Vengono individuate tre macroaree: vivibilità delle persone, con la sicurezza rispetto ai rischi presenti; ecologia, dove ogni intervento dovrà prevedere idonei sistemi di tutela e recupero di risorse se depauperate; paesaggistico, recuperando gli aspetti culturali ed estetici del paesaggio. Venendo agli aspetti caratterizzanti, si è voluto potenziare il ruolo di Verona nella logistica perché l'organizzazione dei trasporti e delle infrastrutture necessarie diventa particolarmente difficile da individuare se non attraverso un analitico studio delle casistiche. Sono state analizzate quantità, origine e destinazione dei flussi di merci per individuare le necessità del territorio e rispettare la sua vocazione logistica con il minor dispendio di risorse territoriali ed economiche. Nell'insediativo, invece, il Piano ha voluto incidere su sistema residenziale, produttivo, commerciale e turistico con la qualificazione di quanto già realizzato, utilizzando nuovo territorio solamente se ne saranno comprovate le necessità.

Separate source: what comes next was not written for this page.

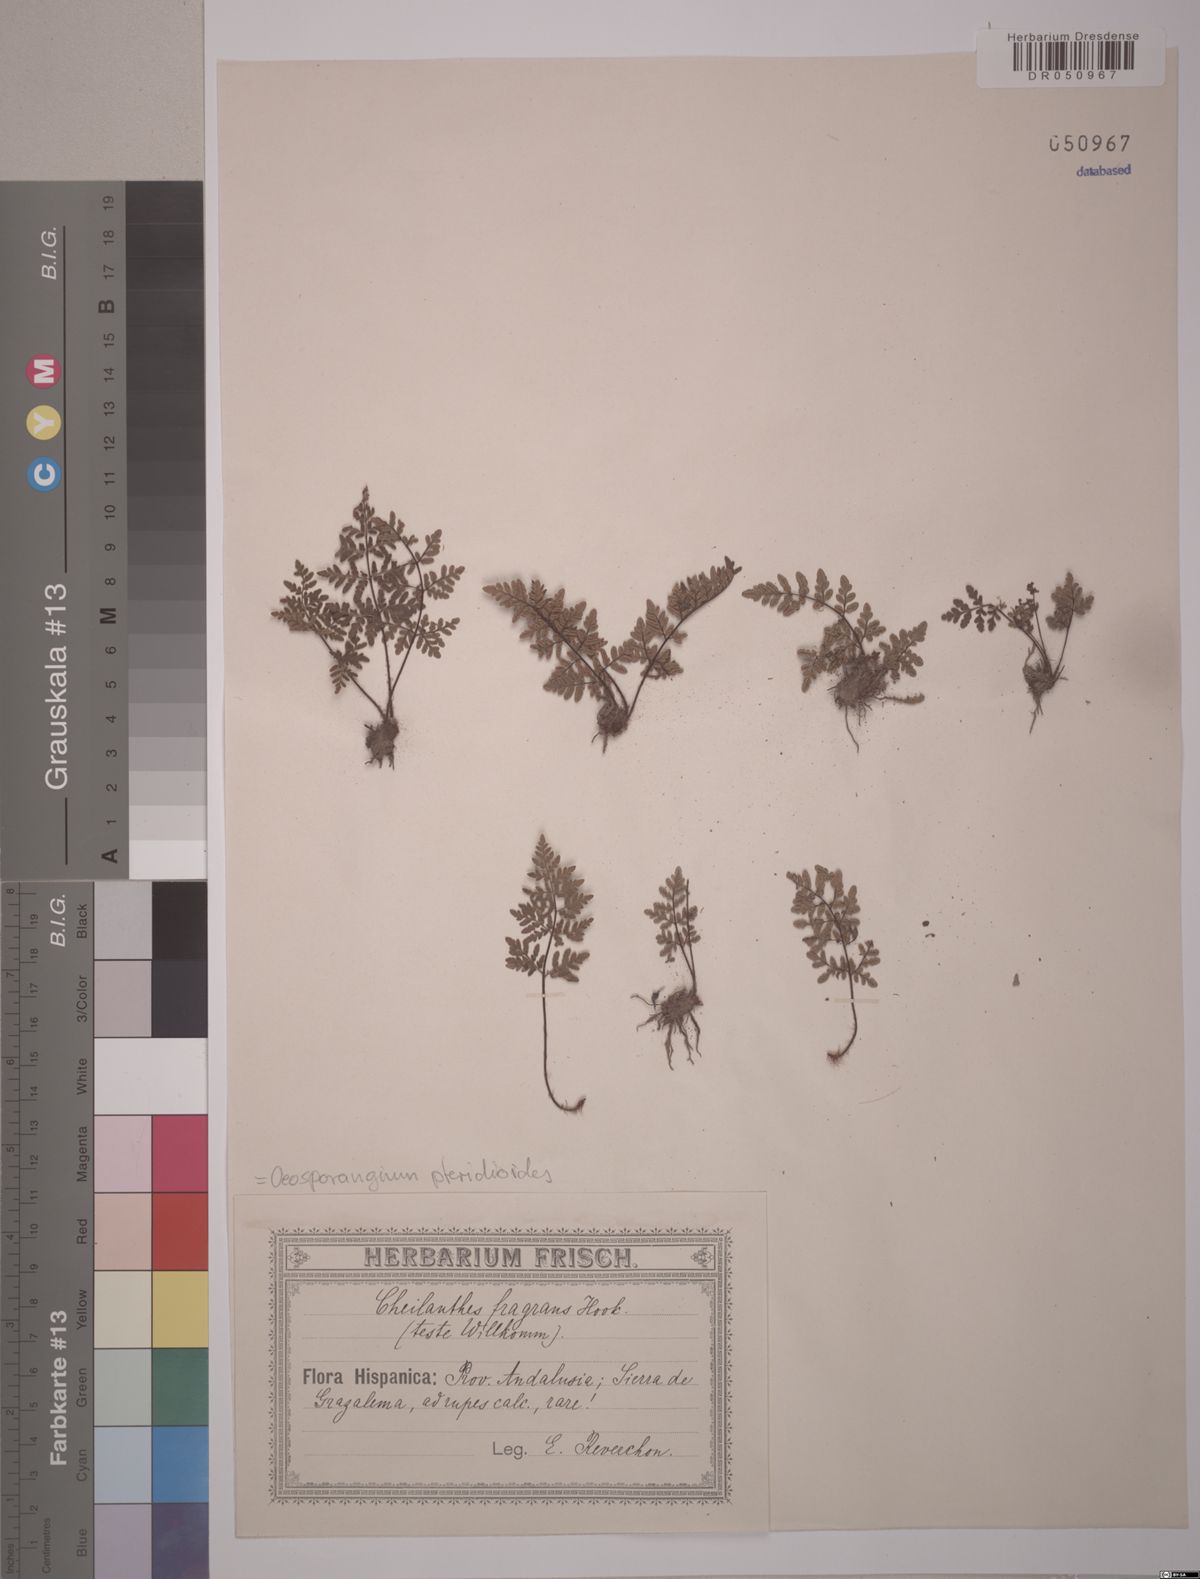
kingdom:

Per la definizione degli obiettivi particolari è stato suddiviso il territorio provinciale in alcuni ambiti che hanno mostrato la necessità di elementi di intervento non inquadrabili negli obiettivi generali perché troppo specifici: Lessinia, città di Verona, Colline, Pianura, Baldo-Garda-Mincio. "Sono soddisfatto - spiega Campedelli - perché lo abbiamo fatto con una condivisione delle istituzioni e delle altre forze presenti nella nostra provincia. L'approvazione del Consiglio era indispensabile perché l'assetto del territorio è una delle questioni cruciali del nostro tempo ed è un tema che può essere affrontato solamente in un approccio di area vasta, che è il compito specifico della Provincia nel quadro di riferimento definito dalla Regione”.

Ma il cammino molto travagliato del Piano non è ancora concluso, in realtà: ora ci sarà tempo 60 giorni, per presentare le osservazioni, da parte di Comuni ed enti interessati che successivamente finiranno sui banchi della Provincia per l'approvazione e poi, in ultima fase, su quelli della Regione per il via libera definitivo.